The single-payer system would alter our economy.  Health care is currently one-fifth of our economy.  That would grow significantly.  If nothing changed in terms of taxes and spending, it would become 100% of the economy!  Obviously, that could not happen, but the economy would shift dramatically with health care occupying a larger slice of the pie and the increased taxes that would be necessary to cover the cost of all the non-discretionary spending the government is obligated to pay to keep the doors open.  Of course, military spending would be a logical place to “borrow” some of those funds that are spent in purchasing $500 hammers and such.  I am sure that ISIS, Boko Haram, and other terrorist organizations with less to fear from a weaker US force would take the opportunity and cut back their budgets accordingly; don’t you think!

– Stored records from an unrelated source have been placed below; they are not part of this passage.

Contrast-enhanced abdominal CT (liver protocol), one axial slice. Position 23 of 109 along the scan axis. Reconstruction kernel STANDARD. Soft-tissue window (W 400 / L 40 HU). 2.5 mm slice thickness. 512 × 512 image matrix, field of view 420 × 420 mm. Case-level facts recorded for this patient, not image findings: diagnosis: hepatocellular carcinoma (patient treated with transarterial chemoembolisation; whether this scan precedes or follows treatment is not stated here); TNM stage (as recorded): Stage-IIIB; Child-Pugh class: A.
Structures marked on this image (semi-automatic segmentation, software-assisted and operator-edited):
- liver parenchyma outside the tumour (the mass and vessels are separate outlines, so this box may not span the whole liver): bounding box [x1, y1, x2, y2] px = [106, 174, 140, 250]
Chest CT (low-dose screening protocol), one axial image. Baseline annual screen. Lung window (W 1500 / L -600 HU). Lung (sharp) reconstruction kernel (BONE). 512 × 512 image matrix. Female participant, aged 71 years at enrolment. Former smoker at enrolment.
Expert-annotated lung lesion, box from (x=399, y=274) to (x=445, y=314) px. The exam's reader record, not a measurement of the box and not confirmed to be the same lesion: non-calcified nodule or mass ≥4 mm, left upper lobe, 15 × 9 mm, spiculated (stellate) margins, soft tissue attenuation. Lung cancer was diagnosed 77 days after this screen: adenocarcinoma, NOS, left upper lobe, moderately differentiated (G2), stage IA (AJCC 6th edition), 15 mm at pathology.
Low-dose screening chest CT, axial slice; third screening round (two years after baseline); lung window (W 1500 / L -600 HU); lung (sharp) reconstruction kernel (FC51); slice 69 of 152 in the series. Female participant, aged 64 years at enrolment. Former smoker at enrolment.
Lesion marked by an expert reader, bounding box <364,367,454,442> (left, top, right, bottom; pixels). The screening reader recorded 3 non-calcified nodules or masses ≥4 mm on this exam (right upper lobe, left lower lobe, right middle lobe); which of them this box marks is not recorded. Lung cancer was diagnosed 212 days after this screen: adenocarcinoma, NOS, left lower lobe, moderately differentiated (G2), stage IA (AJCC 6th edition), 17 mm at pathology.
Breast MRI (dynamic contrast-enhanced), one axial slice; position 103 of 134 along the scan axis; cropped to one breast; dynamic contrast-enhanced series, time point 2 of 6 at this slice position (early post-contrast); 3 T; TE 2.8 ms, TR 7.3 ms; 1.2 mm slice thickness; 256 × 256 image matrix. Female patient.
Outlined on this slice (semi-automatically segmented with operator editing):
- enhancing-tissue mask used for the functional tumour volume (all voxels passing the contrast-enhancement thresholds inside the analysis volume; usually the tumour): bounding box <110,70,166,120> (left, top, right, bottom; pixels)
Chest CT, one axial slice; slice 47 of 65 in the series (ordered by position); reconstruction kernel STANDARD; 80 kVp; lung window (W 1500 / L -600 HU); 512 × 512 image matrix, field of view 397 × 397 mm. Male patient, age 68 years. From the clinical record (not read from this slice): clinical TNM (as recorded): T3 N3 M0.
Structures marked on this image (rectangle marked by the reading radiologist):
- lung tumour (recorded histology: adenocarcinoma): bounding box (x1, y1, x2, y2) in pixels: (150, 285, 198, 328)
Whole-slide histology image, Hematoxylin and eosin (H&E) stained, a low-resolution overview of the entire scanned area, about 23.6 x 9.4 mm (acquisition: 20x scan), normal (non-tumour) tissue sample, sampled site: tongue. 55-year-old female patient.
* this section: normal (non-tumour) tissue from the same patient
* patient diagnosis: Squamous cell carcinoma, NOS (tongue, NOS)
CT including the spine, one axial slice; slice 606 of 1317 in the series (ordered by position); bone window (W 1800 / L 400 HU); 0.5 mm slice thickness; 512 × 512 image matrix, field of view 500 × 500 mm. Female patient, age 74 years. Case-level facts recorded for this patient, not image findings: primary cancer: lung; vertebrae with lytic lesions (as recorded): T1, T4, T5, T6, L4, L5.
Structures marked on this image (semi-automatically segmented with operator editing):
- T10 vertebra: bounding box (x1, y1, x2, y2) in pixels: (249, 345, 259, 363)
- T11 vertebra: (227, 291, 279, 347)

Now, what about the consumers. Would there also be a shift in the quality of care? With less money going to hospitals and doctors on the horizon, the dictum of “You get what you pay for!” looms dangerously in the background. Other countries that have government-sponsored health care can be used as examples of what that could mean in terms of what is or is not covered, what you may or may not get for treatment of rare or not so rare diseases, and what surgical procedures are approved. Total joint prosthesis and artificial heart valves last way too long anyway.  It would be more economical to use the less expensive ones and just replace them if the individual lasts long enough to wear them out. There is a reason why every country in the world that has government-run health care uses rationing to control costs, as directly quoted from the Wall Street Journal Nov.3, 2019.  How expensive drugs would be paid for, and how long before you get your procedure, appointment, or test approved would you wait?  A friend of mine living in Canada developed headaches and wanted a brain CT scan.  He was put on the waiting list for a year.  He complained that if he had a brain tumor it would be too late in a year.  He was informed that in that case, he wouldn’t be needing the scan after all, and it would be canceled.  In England, for example, dialysis for kidney failure is not approved for the old.  And who are the old?  Anyone over 50 years of age.  It does remind you of the “Death Panels” that got Sarah Palin into such hot water.  Be careful what you wish for; you might just get it!